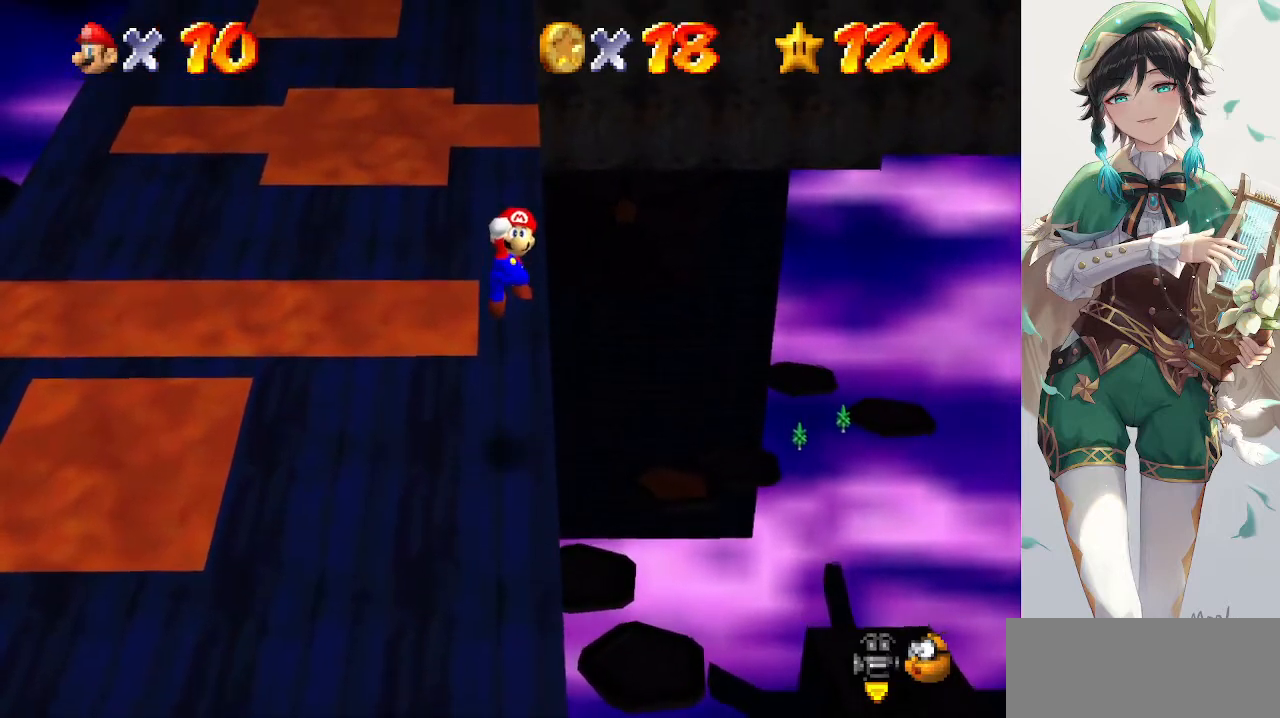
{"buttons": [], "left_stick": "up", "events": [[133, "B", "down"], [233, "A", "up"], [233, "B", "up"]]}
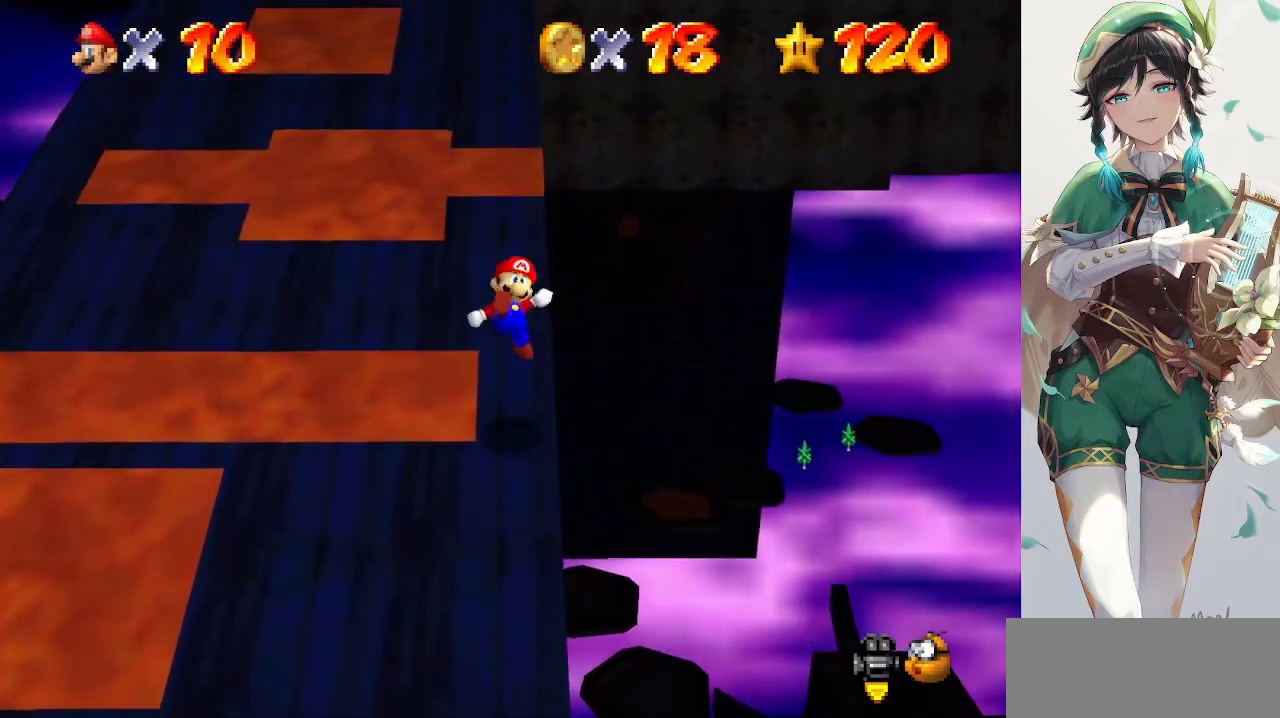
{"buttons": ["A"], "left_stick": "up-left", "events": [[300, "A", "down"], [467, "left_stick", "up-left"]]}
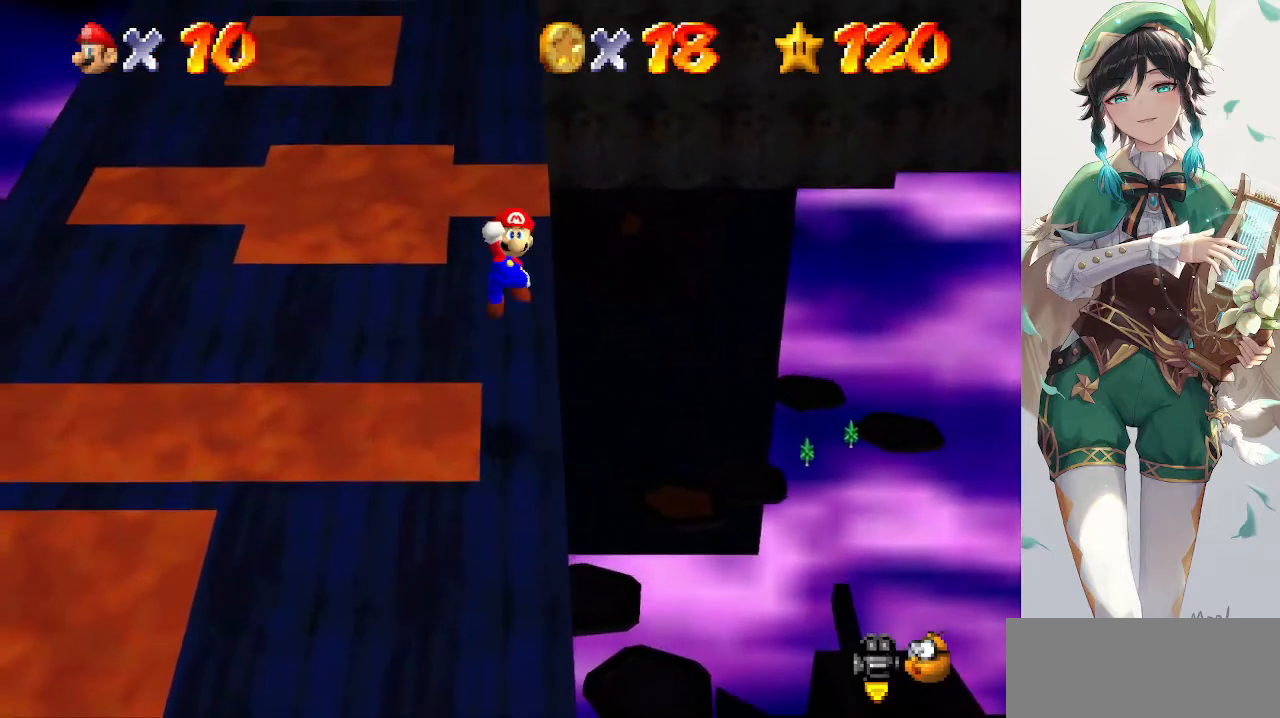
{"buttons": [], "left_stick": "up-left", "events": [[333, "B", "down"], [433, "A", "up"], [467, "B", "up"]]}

++++++

● Exercise: Restate every line above exactly, omitting images.

● Solution:
{"buttons": [], "left_stick": "up", "events": [[133, "B", "down"], [233, "A", "up"], [233, "B", "up"]]}
{"buttons": ["A"], "left_stick": "up-left", "events": [[300, "A", "down"], [467, "left_stick", "up-left"]]}
{"buttons": [], "left_stick": "up-left", "events": [[333, "B", "down"], [433, "A", "up"], [467, "B", "up"]]}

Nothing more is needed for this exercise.